Il est courant d’avoir l’impression de ne pas pouvoir dire ce que nous ressentons. Tout se passe alors comme si toute une partie de la réalité devait rester ineffable. Mais ne serait-ce pas une illusion ?
I. Les limites du langage
1) Le langage est une nomenclature
Le langage est constitué de mots qui, à l’exception des noms propres, traduisent des genres, ce qui fait de lui une nomenclature. Ainsi, quand nous disons « le loup », nous visons peut-être un loup singulier, mais le mot que nous utilisons est comme une étiquette qui pourrait être collée à un grand nombre d’animaux similaires.
Mot-clé
Une nomenclature est une instance de classification qui repose sur le repérage de caractères communs. Par exemple : un chat est un chat, quels que soient sa couleur, son caractère, etc.
Ainsi, le langage, qui découle de la nécessité pour l’homme de s’adapter au monde, retient seulement des choses leur « fonction la plus commune » et leur « aspect banal » (Bergson). Il s’agit alors de communiquer avec la plus grande efficacité, c’est-à-dire en occultant les détails afin de transmettre un message utile qui suscite les conduites les plus appropriées.
2) Des mots généraux qui ne restituent pas la singularité des vécus
Bergson explique qu’il en va de même pour nos propres états d’âme « qui se dérobent à nous dans ce qu’ils ont de personnel, d’originellement vécu ». C’est ainsi que le langage voile sous des catégories générales (l’amour, la haine, etc.) les nuances singulières de nos sentiments.
Certes, pour que la communication humaine soit possible, cela est indispensable, puisqu’en droit il faudrait une infinité de mots pour dire chacun de nos états d’âme et que ces mots parfaitement expressifs demeureraient incompréhensibles par les autres hommes.

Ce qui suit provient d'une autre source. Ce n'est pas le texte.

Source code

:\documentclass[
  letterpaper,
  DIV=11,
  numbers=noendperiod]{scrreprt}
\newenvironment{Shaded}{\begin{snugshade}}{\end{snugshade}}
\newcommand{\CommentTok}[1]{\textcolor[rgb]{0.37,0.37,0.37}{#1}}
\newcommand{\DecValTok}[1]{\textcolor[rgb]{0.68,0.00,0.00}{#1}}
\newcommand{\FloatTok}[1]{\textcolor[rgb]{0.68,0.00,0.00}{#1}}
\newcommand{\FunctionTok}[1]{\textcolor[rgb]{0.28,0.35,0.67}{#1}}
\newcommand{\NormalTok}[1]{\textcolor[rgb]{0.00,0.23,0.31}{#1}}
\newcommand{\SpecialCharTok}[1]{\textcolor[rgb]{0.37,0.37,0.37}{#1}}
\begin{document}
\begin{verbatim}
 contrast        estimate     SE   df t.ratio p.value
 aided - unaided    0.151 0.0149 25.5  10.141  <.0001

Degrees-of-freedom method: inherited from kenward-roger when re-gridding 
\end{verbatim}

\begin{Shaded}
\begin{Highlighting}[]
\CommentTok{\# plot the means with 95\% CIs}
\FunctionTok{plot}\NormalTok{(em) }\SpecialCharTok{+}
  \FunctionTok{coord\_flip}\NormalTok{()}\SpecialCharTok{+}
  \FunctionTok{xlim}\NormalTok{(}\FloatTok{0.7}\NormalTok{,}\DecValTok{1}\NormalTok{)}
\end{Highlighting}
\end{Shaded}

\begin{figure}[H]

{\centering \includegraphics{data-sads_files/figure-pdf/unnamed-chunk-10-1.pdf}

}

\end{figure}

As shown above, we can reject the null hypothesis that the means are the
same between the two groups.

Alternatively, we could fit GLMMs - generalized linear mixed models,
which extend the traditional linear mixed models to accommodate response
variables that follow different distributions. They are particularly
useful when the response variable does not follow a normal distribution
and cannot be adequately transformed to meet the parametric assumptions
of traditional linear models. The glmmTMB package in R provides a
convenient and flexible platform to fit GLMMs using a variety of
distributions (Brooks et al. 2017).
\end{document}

Il n’en demeure pas moins que, ce faisant, l’individualité nous échappe. Nous ne pouvons faire autrement que nous mouvoir parmi des généralités et des symboles qui n’expriment pas la singularité des choses et de nos états d’âme. C’est ainsi, par exemple, que nous disons identiquement « je t’aime » à un parent ou à un conjoint, alors même que nous savons bien que nos états d’âme sont très différents.
Une conclusion semble donc devoir s’imposer : le langage n’a pas la capacité de tout dire, il se borne à exprimer des généralités. Il y aurait donc de l’ineffable.
II. Pensons-nous en dehors des mots ?
1) L’ineffable
Pour Hegel, prétendre penser sans les mots est une « tentative insensée » qui ne peut conduire qu’à la folie.
Ainsi, contrairement à un préjugé courant, l’ineffable n’est pas ce qu’il y a de plus haut et de plus raffiné, mais une pensée obscure qui n’est qu’« à l’état de fermentation, et qui ne devient claire que lorsqu’elle trouve le mot. » Autrement dit, le sentiment de ne pas trouver les mots adéquats pour exprimer une pensée n’est rien d’autre que le signe d’une absence de pensée.
2) La réalité objective des pensées précède-t-elle le langage ?
Considérer que certaines pensées ne sauraient être dites par le langage suppose l’existence de ces pensées avant leur formulation dans des mots. Selon Hegel, c’est là se tromper lourdement sur les pouvoirs du langage, car en fait « nous n’avons conscience de nos pensées, nous n’avons des pensées déterminées et réelles que lorsque nous leur donnons la forme objective » que leur confère le langage.
Ainsi, selon Hegel, une véritable pensée s’incarne dans le mot et, loin de n’être qu’une connaissance creuse, « l’intelligence, en se remplissant de mots, se remplit aussi de la nature des choses. » Le mot donne une forme objective aux pensées et aux choses en les délimitant, en les distinguant les unes des autres.